I’ve created a cluster manually using the ray start --head --port=6379 command on the head (machine-1) and ray start --address='<address>:6379' on (machine-2).

Then I proceed to start tuning with code that looks like the one presented below (there are some omitted):

trainable_with_gpu = tune.with_resources(
        {'GPU': 4, 'CPU': 20},
tuner = tune.Tuner(
results = tuner.fit()

Here I’ve specified that each trial should use 4 GPUs and 20 CPUs. machine-1 has 8 GPUs and 40 CPUs, moreover machine-2 has 4 GPUs and 64 CPUs. From my understanding, the limiting factor here would be the GPUs and no more than three trials would be running in parallel. Is that correct?

Next some evidences supporting my claim, resources from the second node are not being utilized.

In the screenshot below you can see the output of nvidia-smi of machine-1 and machine-2 from left to right, respectively.
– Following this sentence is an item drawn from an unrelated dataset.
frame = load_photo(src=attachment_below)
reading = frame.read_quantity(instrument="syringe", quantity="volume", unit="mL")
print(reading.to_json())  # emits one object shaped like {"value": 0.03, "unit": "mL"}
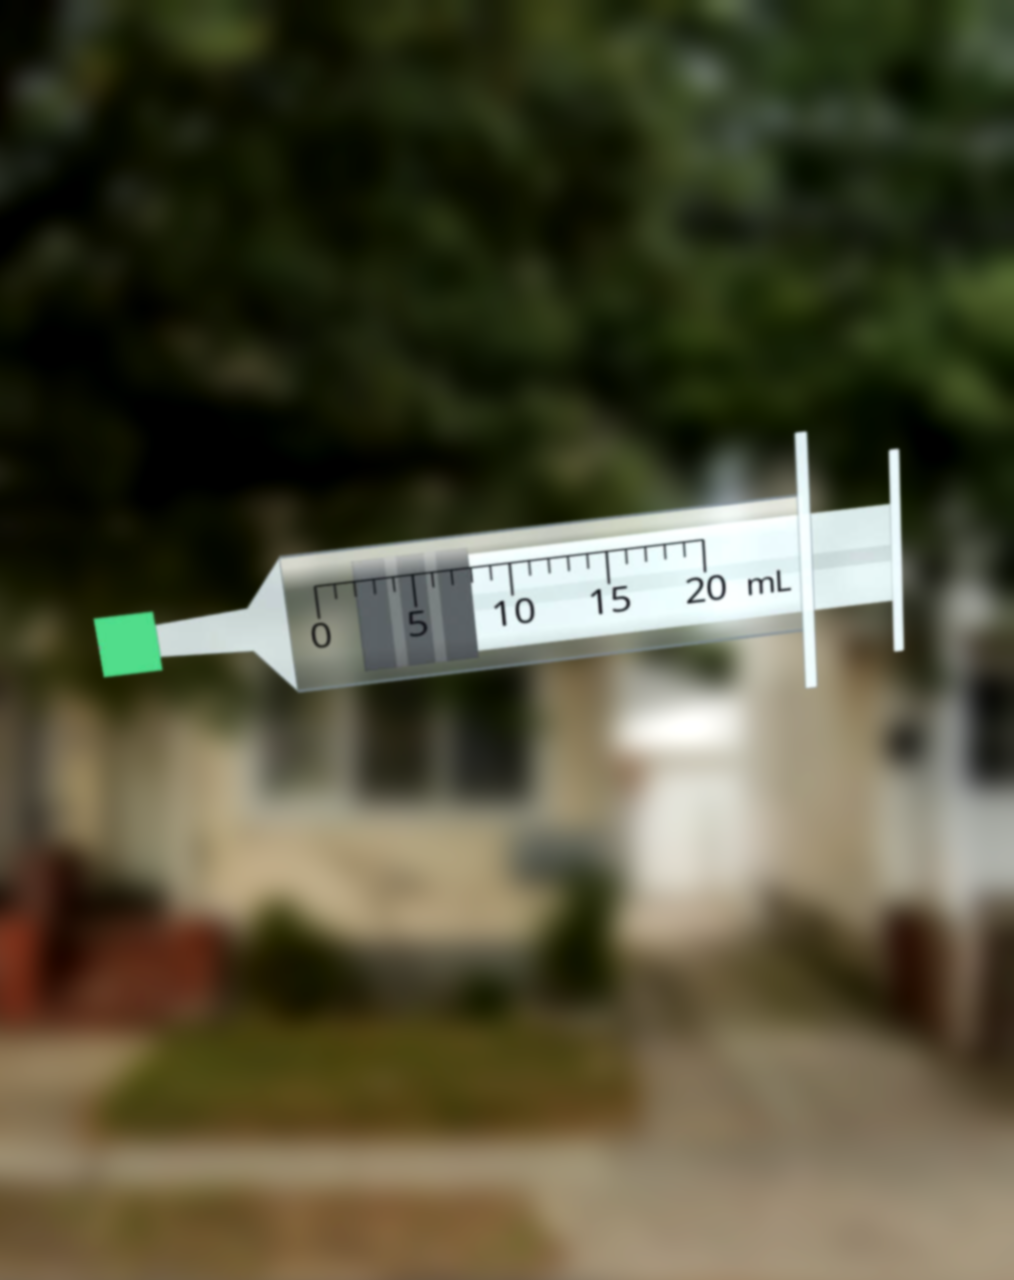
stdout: {"value": 2, "unit": "mL"}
As you can see, no job is scheduled using the resources of machine-2 (right)

What am I missing?


(Due to newcomers restrictions of just one media per post I am forced to reply to my previous comment with additional evidences)

In addition, in the below screenshot you can see the logs of the experiment itself. It show that two processes are running. All the <address> points to the machine-1.